If you want to ignore my advice and do it anyway, well, okay. Your funeral. A warned person counts for two, and all that. It looks like this:

public interface BridgeBuilder1 {
    public BridgeBuilder2 name(String name); // mandatory
}

public interface BridgeBuilder2 {
    public BridgeBuilder3 buildYear(int year);  // mandatory
}

public interface BridgeBuilder3 {
    // one of these two is mandatory, and they are mutually exclusive.
    public BridgeBuilder4 lanes(int lanes);
    public BridgeBuilder4 width(int widthInM);
}

public interface BridgeBuilder4 {
    // optional stuff, and the build itself.
    public BridgeBuilder4 color(Color c);
    public BridgeBuilder4 country(String name);
    public Bridge build();
}

// intentionally private class!
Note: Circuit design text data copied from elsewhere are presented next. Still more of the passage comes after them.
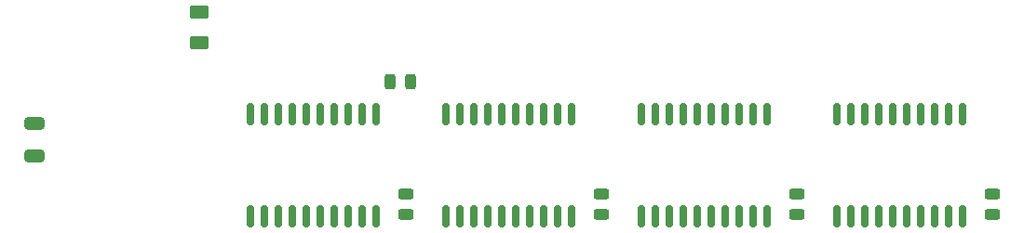
<source format=gbr>
%TF.GenerationSoftware,KiCad,Pcbnew,(6.0.0)*%
%TF.CreationDate,2022-06-25T21:25:22+02:00*%
%TF.ProjectId,active3-rpi-hub75-adapter,61637469-7665-4332-9d72-70692d687562,rev?*%
%TF.SameCoordinates,Original*%
%TF.FileFunction,Paste,Top*%
%TF.FilePolarity,Positive*%
%FSLAX46Y46*%
G04 Gerber Fmt 4.6, Leading zero omitted, Abs format (unit mm)*
G04 Created by KiCad (PCBNEW (6.0.0)) date 2022-06-25 21:25:22*
%MOMM*%
%LPD*%
G01*
G04 APERTURE LIST*
G04 Aperture macros list*
%AMRoundRect*
0 Rectangle with rounded corners*
0 $1 Rounding radius*
0 $2 $3 $4 $5 $6 $7 $8 $9 X,Y pos of 4 corners*
0 Add a 4 corners polygon primitive as box body*
4,1,4,$2,$3,$4,$5,$6,$7,$8,$9,$2,$3,0*
0 Add four circle primitives for the rounded corners*
1,1,$1+$1,$2,$3*
1,1,$1+$1,$4,$5*
1,1,$1+$1,$6,$7*
1,1,$1+$1,$8,$9*
0 Add four rect primitives between the rounded corners*
20,1,$1+$1,$2,$3,$4,$5,0*
20,1,$1+$1,$4,$5,$6,$7,0*
20,1,$1+$1,$6,$7,$8,$9,0*
20,1,$1+$1,$8,$9,$2,$3,0*%
G04 Aperture macros list end*
%ADD10RoundRect,0.243750X0.456250X-0.243750X0.456250X0.243750X-0.456250X0.243750X-0.456250X-0.243750X0*%
%ADD11RoundRect,0.243750X-0.243750X-0.456250X0.243750X-0.456250X0.243750X0.456250X-0.243750X0.456250X0*%
%ADD12RoundRect,0.250000X0.625000X-0.375000X0.625000X0.375000X-0.625000X0.375000X-0.625000X-0.375000X0*%
%ADD13RoundRect,0.150000X-0.150000X0.875000X-0.150000X-0.875000X0.150000X-0.875000X0.150000X0.875000X0*%
%ADD14RoundRect,0.250000X-0.650000X0.325000X-0.650000X-0.325000X0.650000X-0.325000X0.650000X0.325000X0*%
G04 APERTURE END LIST*
D10*
%TO.C,C1*%
X106172000Y-58849500D03*
X106172000Y-56974500D03*
%TD*%
%TO.C,C2*%
X123952000Y-58849500D03*
X123952000Y-56974500D03*
%TD*%
%TO.C,C3*%
X141732000Y-58849500D03*
X141732000Y-56974500D03*
%TD*%
D11*
%TO.C,R1*%
X104726500Y-46736000D03*
X106601500Y-46736000D03*
%TD*%
D12*
%TO.C,C6*%
X87376000Y-43183000D03*
X87376000Y-40383000D03*
%TD*%
D13*
%TO.C,U1*%
X103505000Y-49706000D03*
X102235000Y-49706000D03*
X100965000Y-49706000D03*
X99695000Y-49706000D03*
X98425000Y-49706000D03*
X97155000Y-49706000D03*
X95885000Y-49706000D03*
X94615000Y-49706000D03*
X93345000Y-49706000D03*
X92075000Y-49706000D03*
X92075000Y-59006000D03*
X93345000Y-59006000D03*
X94615000Y-59006000D03*
X95885000Y-59006000D03*
X97155000Y-59006000D03*
X98425000Y-59006000D03*
X99695000Y-59006000D03*
X100965000Y-59006000D03*
X102235000Y-59006000D03*
X103505000Y-59006000D03*
%TD*%
%TO.C,U2*%
X121285000Y-49706000D03*
X120015000Y-49706000D03*
X118745000Y-49706000D03*
X117475000Y-49706000D03*
X116205000Y-49706000D03*
X114935000Y-49706000D03*
X113665000Y-49706000D03*
X112395000Y-49706000D03*
X111125000Y-49706000D03*
X109855000Y-49706000D03*
X109855000Y-59006000D03*
X111125000Y-59006000D03*
X112395000Y-59006000D03*
X113665000Y-59006000D03*
X114935000Y-59006000D03*
X116205000Y-59006000D03*
X117475000Y-59006000D03*
X118745000Y-59006000D03*
X120015000Y-59006000D03*
X121285000Y-59006000D03*
%TD*%
%TO.C,U3*%
X139065000Y-49706000D03*
X137795000Y-49706000D03*
X136525000Y-49706000D03*
X135255000Y-49706000D03*
X133985000Y-49706000D03*
X132715000Y-49706000D03*
X131445000Y-49706000D03*
X130175000Y-49706000D03*
X128905000Y-49706000D03*
X127635000Y-49706000D03*
X127635000Y-59006000D03*
X128905000Y-59006000D03*
X130175000Y-59006000D03*
X131445000Y-59006000D03*
X132715000Y-59006000D03*
X133985000Y-59006000D03*
X135255000Y-59006000D03*
X136525000Y-59006000D03*
X137795000Y-59006000D03*
X139065000Y-59006000D03*
%TD*%
%TO.C,U4*%
X156845000Y-49706000D03*
X155575000Y-49706000D03*
X154305000Y-49706000D03*
X153035000Y-49706000D03*
X151765000Y-49706000D03*
X150495000Y-49706000D03*
X149225000Y-49706000D03*
X147955000Y-49706000D03*
X146685000Y-49706000D03*
X145415000Y-49706000D03*
X145415000Y-59006000D03*
X146685000Y-59006000D03*
X147955000Y-59006000D03*
X149225000Y-59006000D03*
X150495000Y-59006000D03*
X151765000Y-59006000D03*
X153035000Y-59006000D03*
X154305000Y-59006000D03*
X155575000Y-59006000D03*
X156845000Y-59006000D03*
%TD*%
D10*
%TO.C,C4*%
X159512000Y-58849500D03*
X159512000Y-56974500D03*
%TD*%
D14*
%TO.C,C8*%
X72390000Y-50550000D03*
X72390000Y-53500000D03*
%TD*%
M02*

</source>
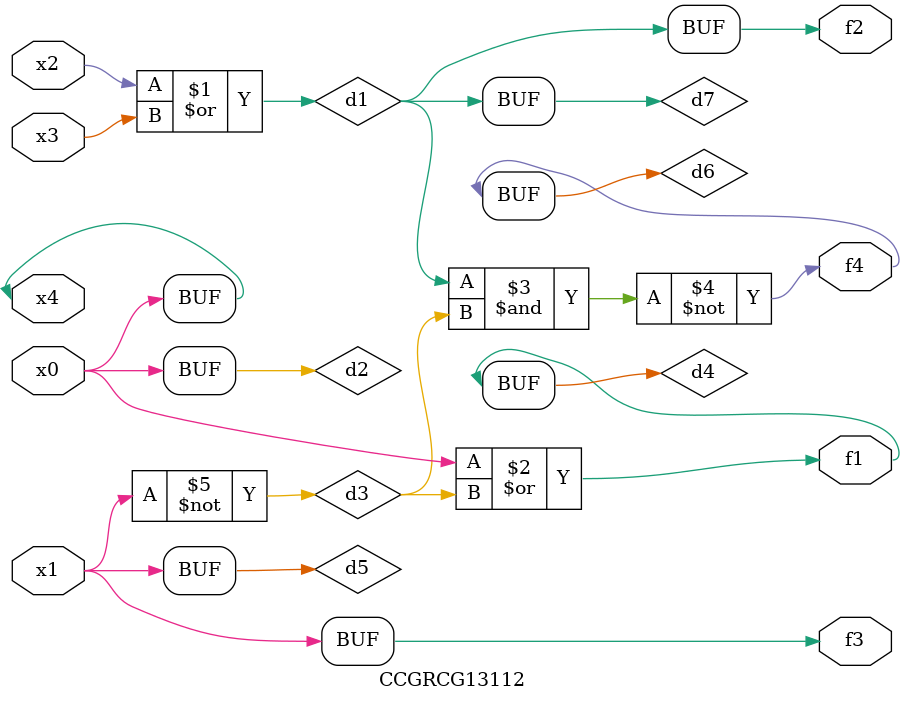
<source format=v>
module CCGRCG13112(
	input x0, x1, x2, x3, x4,
	output f1, f2, f3, f4
);

	wire d1, d2, d3, d4, d5, d6, d7;

	or (d1, x2, x3);
	buf (d2, x0, x4);
	not (d3, x1);
	or (d4, d2, d3);
	not (d5, d3);
	nand (d6, d1, d3);
	or (d7, d1);
	assign f1 = d4;
	assign f2 = d7;
	assign f3 = d5;
	assign f4 = d6;
endmodule

</source>
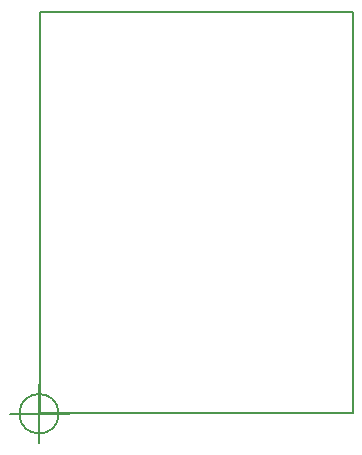
<source format=gbr>
G04 #@! TF.FileFunction,Other,Fab,Bot*
%FSLAX46Y46*%
G04 Gerber Fmt 4.6, Leading zero omitted, Abs format (unit mm)*
G04 Created by KiCad (PCBNEW 4.0.2+dfsg1-stable) date Thu 12 Jan 2017 20:01:21 CET*
%MOMM*%
G01*
G04 APERTURE LIST*
%ADD10C,0.100000*%
%ADD11C,0.150000*%
G04 APERTURE END LIST*
D10*
D11*
X1666666Y0D02*
G75*
G03X1666666Y0I-1666666J0D01*
G01*
X-2500000Y0D02*
X2500000Y0D01*
X0Y2500000D02*
X0Y-2500000D01*
X59600Y43400D02*
X26559600Y43400D01*
X26559600Y43400D02*
X26559600Y34043400D01*
X26559600Y34043400D02*
X59600Y34043400D01*
X59600Y34043400D02*
X59600Y43400D01*
M02*

</source>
Should be an inner class
// of your public Bridge class.
private static class BridgeBuilder implements BridgeBuilder1, BridgeBuilder2, BridgeBuilder3, BridgeBuilder4 {
    private String name;

    public BridgeBuilder2 name(String name) {
        this.name = name;
        return this;
    }

    // the fluent, chaining 'setters' for _ALL_ properties here.
    // Match the return types exactly to how they
    // are defined in the interfaces.

    public Bridge build() {
        return new Bridge(name, year, ....);
    }
}

...

public class Bridge {
    Bridge(String name, ...) {
       // a package private constructor.
    }

    public static BridgeBuilder1 builder() {
        return new BridgeBuilder();
    }
}

That should be sufficient to highlight how this works.

But don't.

NB: The actually good solution is to enshrine the notion of a builder into the editor/lang tooling itself. An eclipse or intellij plugin, in other words. Annotations can be used to identify everything (annotate a builder() method to indicate it makes a builder, annotate a class that it is a builder class, etc), then annotate each method in a builder as being optional or not, and as being multiple or not (imagine a builder method that is intended to be invoked multiple times to e.g. fill a list). Armed with that info a plugin can 'fix' the auto-complete dialog to skip all the crap from j.l.Object, and to show all mandatory fields in bold, all already-set stuff greyed out, all optionals in normal colour, and the build method greyed out until all mandatories are set, and bold once they are. That's the real solution. I invite anybody to write these plugins instead of wasting time maintaining this ridiculous-length API extravaganza to create a hampered take on the idea.